Zimbabwean activist fighting period poverty

Theresa Farai Nyava-Machadu (born 1991) is a Zimbabwean activist campaigning against period poverty. Nyava is the founder of Sanitary Aid Zimbabwe Trust, a nongovernmental organization helping fight stigma and discrimination around menstruation and prevent girls from rural areas from leaving school due to lack of access to sanitary products.

== Biography ==

=== Early life ===
Nyava grew up in Zimbabwe's Zvimba district in Mashonaland West. As one in a family of 15, of which 7 were girls requiring sanitary products, Nyava personally faced period poverty in her home as a child. In Zimbabwe, her situation was not unusual, as a majority of girls do not have access to sanitary products.

Nyava-Machadu found the prevalence of period poverty had significant impacts on educational outcomes for girls, who would find themselves in desperate situations without access to sanitary products. Nyava-Machadu observed, "girls are often laughed at when they spoil their school uniform or the school chair, or when walking awkwardly due to use of improper and inconvenient menstrual absorbents such as rags, cow dung, you name it.”

=== Sanitary Aid Zimbabwe ===
In 2016, she established Sanitary Aid Zimbabwe with her own savings, in an effort to do more to prevent other girls from facing the same challenges she did growing up. Sanitary Aid Zimbabwe is a charitable organization that helps to distribute period products to needy girls and women. The organization also works with schools to help educate young people about menstruation and health. In 2019, Nyava-Machadu helped develop a reusable sanitary pad that won third place in the FemBioBiz entrepreneurial competition.

=== Advocacy ===
Through Sanitary Aid Zimbabwe, Nyava-Machadu has also worked to lobby the Zimbabwean government to allocate funding towards supporting sanitary products for girls, and for removing tax barriers to menstrual products. In 2019, the government passed its first budget explicitly outlining period products for schools.

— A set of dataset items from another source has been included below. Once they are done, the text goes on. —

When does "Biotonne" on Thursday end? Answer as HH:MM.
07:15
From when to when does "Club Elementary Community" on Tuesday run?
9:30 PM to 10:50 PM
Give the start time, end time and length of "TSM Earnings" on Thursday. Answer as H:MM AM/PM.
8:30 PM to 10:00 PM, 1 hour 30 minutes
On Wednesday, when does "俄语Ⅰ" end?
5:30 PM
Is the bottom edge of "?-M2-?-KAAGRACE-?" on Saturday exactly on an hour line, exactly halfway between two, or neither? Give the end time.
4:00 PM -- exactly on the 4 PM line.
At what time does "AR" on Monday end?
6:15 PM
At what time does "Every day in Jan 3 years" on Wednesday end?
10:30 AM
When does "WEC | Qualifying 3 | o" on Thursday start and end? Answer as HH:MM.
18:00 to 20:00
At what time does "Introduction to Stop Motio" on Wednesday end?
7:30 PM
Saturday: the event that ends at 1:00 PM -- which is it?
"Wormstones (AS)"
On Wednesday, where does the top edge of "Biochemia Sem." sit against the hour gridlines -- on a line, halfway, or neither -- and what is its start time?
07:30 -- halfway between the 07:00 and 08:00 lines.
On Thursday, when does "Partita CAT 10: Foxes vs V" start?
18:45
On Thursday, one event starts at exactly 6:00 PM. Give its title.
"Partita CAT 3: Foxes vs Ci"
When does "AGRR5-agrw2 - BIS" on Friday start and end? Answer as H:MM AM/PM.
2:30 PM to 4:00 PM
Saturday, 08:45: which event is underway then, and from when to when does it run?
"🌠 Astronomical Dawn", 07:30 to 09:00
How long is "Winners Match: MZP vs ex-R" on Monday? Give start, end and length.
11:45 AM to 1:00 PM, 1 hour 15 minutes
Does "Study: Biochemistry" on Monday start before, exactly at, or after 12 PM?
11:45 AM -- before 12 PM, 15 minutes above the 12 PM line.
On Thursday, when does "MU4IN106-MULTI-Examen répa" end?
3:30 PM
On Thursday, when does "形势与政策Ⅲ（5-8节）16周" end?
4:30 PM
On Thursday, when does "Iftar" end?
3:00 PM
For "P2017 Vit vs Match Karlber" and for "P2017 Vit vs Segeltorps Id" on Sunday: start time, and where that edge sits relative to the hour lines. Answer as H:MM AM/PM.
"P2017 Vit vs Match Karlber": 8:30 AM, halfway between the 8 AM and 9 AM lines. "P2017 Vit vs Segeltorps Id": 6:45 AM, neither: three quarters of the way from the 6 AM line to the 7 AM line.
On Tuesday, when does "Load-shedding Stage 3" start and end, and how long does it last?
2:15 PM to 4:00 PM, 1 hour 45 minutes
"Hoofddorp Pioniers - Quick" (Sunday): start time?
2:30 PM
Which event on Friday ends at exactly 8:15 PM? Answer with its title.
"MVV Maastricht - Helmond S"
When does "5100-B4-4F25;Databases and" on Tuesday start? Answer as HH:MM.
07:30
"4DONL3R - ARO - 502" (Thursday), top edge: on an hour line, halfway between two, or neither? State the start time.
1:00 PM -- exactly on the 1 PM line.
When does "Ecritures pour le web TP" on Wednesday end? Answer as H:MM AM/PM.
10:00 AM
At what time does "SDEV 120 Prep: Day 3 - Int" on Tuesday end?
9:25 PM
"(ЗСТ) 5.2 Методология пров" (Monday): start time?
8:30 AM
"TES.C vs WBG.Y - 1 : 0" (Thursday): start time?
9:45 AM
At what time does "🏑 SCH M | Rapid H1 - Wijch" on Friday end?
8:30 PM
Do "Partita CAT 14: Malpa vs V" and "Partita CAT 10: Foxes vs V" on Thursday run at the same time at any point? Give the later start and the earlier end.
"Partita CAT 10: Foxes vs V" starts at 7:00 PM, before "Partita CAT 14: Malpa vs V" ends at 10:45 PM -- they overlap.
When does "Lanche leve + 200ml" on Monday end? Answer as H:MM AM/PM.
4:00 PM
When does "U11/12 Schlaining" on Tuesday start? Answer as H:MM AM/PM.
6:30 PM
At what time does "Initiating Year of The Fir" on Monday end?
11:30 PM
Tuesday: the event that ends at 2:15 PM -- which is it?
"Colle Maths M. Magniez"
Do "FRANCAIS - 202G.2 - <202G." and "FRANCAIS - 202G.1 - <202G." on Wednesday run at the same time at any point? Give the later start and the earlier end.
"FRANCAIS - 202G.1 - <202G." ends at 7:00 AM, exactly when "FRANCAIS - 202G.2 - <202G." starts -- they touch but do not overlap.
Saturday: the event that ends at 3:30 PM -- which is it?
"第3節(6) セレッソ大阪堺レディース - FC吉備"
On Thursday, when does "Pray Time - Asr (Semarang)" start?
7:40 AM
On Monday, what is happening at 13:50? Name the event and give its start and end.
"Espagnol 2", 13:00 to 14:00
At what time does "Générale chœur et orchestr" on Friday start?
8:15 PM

When provisions on sanitary products were not passed in subsequent budget allocations, Nyava-Machadu responded by calling on the government for action. In addition to her work lobbying government, Nyava-Machadu regularly raises awareness about period poverty in the press through regular columns in the media.

== Awards ==

- 2019 – Power, Together award, Women Leaders Global Forum at the Reykjavík Global Forum.
- 2022 – World of Difference Award, The International Alliance for Women.